### REQUEST
Among the entries, find each line that includes the string "shirts" and list it.

### Data items
_ _ _

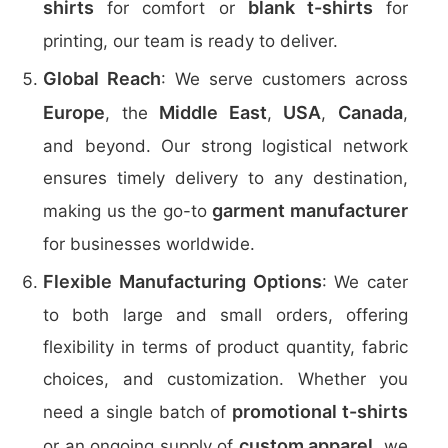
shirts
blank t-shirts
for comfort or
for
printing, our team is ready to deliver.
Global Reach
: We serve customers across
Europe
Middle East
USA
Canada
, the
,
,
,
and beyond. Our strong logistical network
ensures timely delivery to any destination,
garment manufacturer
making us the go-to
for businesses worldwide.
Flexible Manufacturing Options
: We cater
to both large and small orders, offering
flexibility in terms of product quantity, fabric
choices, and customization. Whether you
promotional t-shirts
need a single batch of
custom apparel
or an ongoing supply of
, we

_ _ _

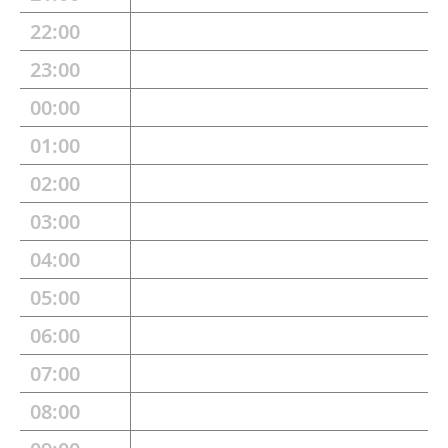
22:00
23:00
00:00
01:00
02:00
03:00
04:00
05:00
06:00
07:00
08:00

_ _ _

### RESPONSE FOR THIS EXERCISE
shirts
blank t-shirts
promotional t-shirts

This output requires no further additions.